The hill that wasn’t

Art Paper Editions
November 2013

28 pages
16 b&w images
185 x 260 mm
screenprinted linen cover

Edition of 500
Out of print

After it is gone, the landscape appears — Yutaka Takanashi

In The “Landscape” Appears, an essay written in 1984, Japanese photographer Yutaka Takanashi discusses a haiku by the poet Matsuo Basho, using it as a metaphor for landscape photography. ‘What is up to the photographer to do with the “landscape”‘, Takanashi writes, ‘is to encounter it, destroy it, rebuild it, and then release it.’ Therein lies the pursuit of a new “landscape”, the landscape of the photograph, the landscape of the haiku. One that not only relates an experience, but is an experience. Like Basho’s haiku. Maybe that is what The hill that wasn’t, in the form of a book, is about. I had seen the landscape many times, but it was not until that summer morning that I encountered it.
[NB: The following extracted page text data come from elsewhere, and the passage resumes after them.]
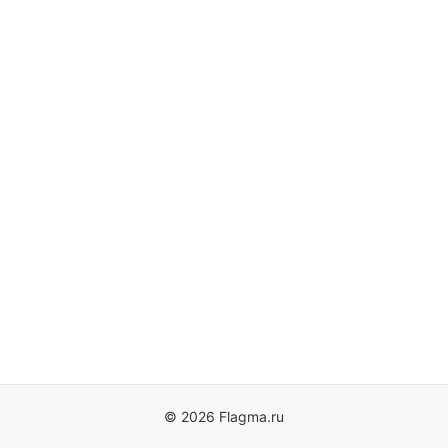
© 2026 Flagma.ru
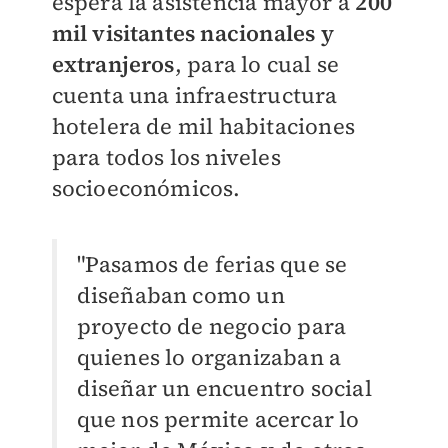
espera la asistencia mayor a
200
mil visitantes nacionales y
extranjeros
, para lo cual se
cuenta una infraestructura
hotelera de mil habitaciones
para todos los niveles
socioeconómicos.
"Pasamos de ferias que se
diseñaban como un
proyecto de negocio para
quienes lo organizaban a
diseñar un encuentro social
que nos permite acercar lo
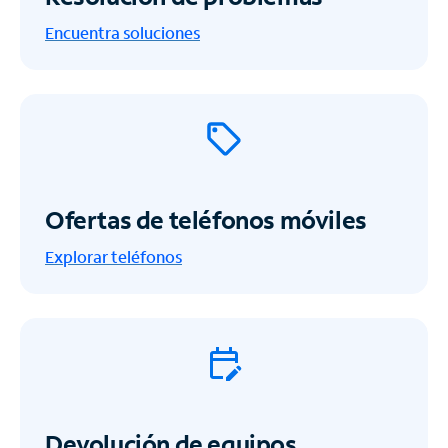
Encuentra soluciones
Ofertas de teléfonos móviles
Explorar teléfonos
Devolución de equipos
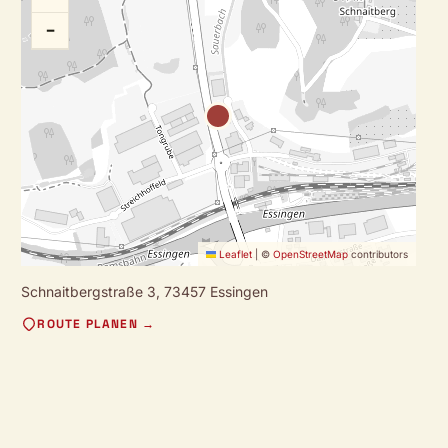
−
Leaflet
|
©
OpenStreetMap
contributors
Schnaitbergstraße 3,
73457 Essingen
ROUTE PLANEN →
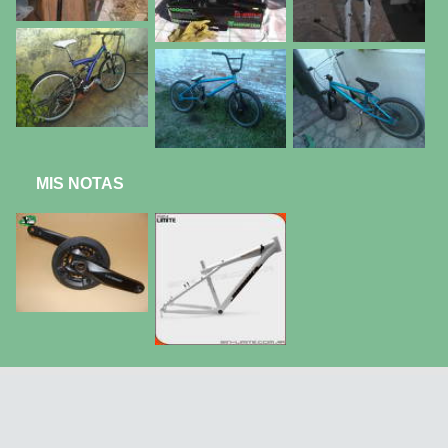
MIS NOTAS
And by photographing it and turning it into this book, I destroyed it, rebuilt it and released it.

 So The hill that wasn’t is about finally coming to see this small, unspectacular hill through photography. (…) It’s a universal landscape that is recognisable to almost anyone anywhere who has ever taken the time to glimpse at the slightly pointless landscape around them – and realise that actually it’s not that pointless at all. — Colin Pantall

The hill that wasn’t was selected for ‘Tafels’ (Tabels), a presentation of 80 artists’ books and special art books from Holland and Flanders. Curated by Maaike Lauwaert and Luc Derycke.